Israel’s military stirred up a storm by participating in a military parade Sunday to celebrate the Croatian victory in a battle against Serbia, The Times of Israel has learned.
The fact that Israeli fighter jets and their pilots actively took part in a parade to celebrate the 1995 “Operation Storm,” which killed hundreds and displaced hundreds of thousands, triggered harsh criticism from Belgrade.
“Serbia is deeply disappointed about the participation of Israeli pilots and fighter jets today, because for us Operation Storm in 1995 was a kind of pogrom,” the country’s ambassador to Israel, Milutin Stanojevic, told The Times of Israel on Sunday morning.
Almost the entire Serb population of the area was removed from their homes by military force during the operation.
“It was the biggest exodus of a nation since the Second World War,” Stanojevic said, adding that Israel’s participation in Croatia’s victory celebration “is not a friendly gesture toward Serbia.”
On Sunday, Croatian media showed photos of at least two Israeli F-16s flying over the city of Knin, between Zagreb and Split, together with Croatian MiG-21s.
According to a Croatian website, Brigadier General (Ret.) Mishel Ben Baruch, who heads the defense ministry’s International Defense Cooperation Directorate, said it was “an honor to be able to participate” in the 23rd anniversary of Operation Storm.
Israel is the first foreign country to actively participate in Croatia’s annual parade to celebrate Operation Storm, the ambassador said.
However, Croatian media reported Sunday that US officials also attended this year’s celebration of Victory and Homeland Thanksgiving Day and Veterans Day at Knin.
“For the Croatian side, maybe these are days of triumph, but for the Serbian side these are days of mourning,” Stanojevic added. “We mourn the exodus.
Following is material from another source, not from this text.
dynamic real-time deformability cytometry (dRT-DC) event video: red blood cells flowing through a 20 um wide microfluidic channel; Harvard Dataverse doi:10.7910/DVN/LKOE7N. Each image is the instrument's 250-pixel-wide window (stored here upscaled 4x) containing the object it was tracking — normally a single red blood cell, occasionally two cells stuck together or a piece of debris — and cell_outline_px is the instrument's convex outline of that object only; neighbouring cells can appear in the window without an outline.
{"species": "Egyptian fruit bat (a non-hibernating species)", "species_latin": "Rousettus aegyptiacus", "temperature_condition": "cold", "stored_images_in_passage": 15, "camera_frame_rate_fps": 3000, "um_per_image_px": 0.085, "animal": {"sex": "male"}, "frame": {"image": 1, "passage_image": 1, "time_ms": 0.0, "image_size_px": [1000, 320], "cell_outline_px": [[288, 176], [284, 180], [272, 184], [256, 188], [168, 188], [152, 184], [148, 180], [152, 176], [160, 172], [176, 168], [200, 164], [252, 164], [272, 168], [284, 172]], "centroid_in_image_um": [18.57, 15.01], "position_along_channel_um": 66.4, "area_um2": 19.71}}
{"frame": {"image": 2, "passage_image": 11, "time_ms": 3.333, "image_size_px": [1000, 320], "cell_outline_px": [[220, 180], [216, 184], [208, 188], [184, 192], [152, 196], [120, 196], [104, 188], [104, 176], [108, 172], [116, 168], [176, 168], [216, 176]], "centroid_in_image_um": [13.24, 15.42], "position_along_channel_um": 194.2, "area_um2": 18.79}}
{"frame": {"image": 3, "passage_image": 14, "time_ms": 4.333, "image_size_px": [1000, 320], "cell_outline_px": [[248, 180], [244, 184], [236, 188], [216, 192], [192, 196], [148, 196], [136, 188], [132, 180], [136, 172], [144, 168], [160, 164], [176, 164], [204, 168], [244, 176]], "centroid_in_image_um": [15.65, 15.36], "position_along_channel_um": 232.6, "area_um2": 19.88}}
More than 2,500 people died. The resting place of many is not known. More than 250,000 people fled Croatia, mostly civilians. This is not the time or the place where another country should be involved.”
The exact number of the dead and displaced is a matter of dispute.
While Croatia hailed the offensive as a flawless military victory that reunited the country’s territory and ended the war, Serbia mourned the victims of the attack. Serbian President Aleksandar Vucic told a gathering late Saturday that “Hitler wanted a world without Jews; Croatia and its policy wanted a Croatia without Serbs.”
The participation of three Israeli F-16 Barak jets is taking place against a backdrop of Israeli-Croatian arms deals worth half a billion dollars. In January, Prime Minister Benjamin Netanyahu and Croatian Prime Minister Andrej Plenkovic announced their plans to move forward with the sale of about 30 Israeli F-16s to Croatia.
The deal is expected to be completed by 2020.
The Foreign Ministry in Jerusalem declined to comment.
The IDF defended its participation in the event, saying in a statement that the jets were deployed in Croatia as part of a military cooperation arrangement, and that participating in the event was part of that “strategic cooperation between both countries.” The statement also noted the impending Israeli-Croatian arms deal.
President Reuven Rivlin visited both Zagreb and Belgrade last week, stressing Israel’s good ties with both nations.
“Croatia and Israel are small countries but full of energy,” he said at a July 24 defense conference in Zagreb, according to the website of Croatia’s defense ministry.
“We wish to continue developing defense industry and this is the right opportunity to see the state-of-the-art technology offered by our country,” he added.
Croatian Defense Minister Damir Krstičević said at the conference that Croatia and Israel “share similar experiences of hard-won independence and are therefore aware of the importance of maintaining the readiness of the national states for new security threats.”
The Associated Press contributed to this report.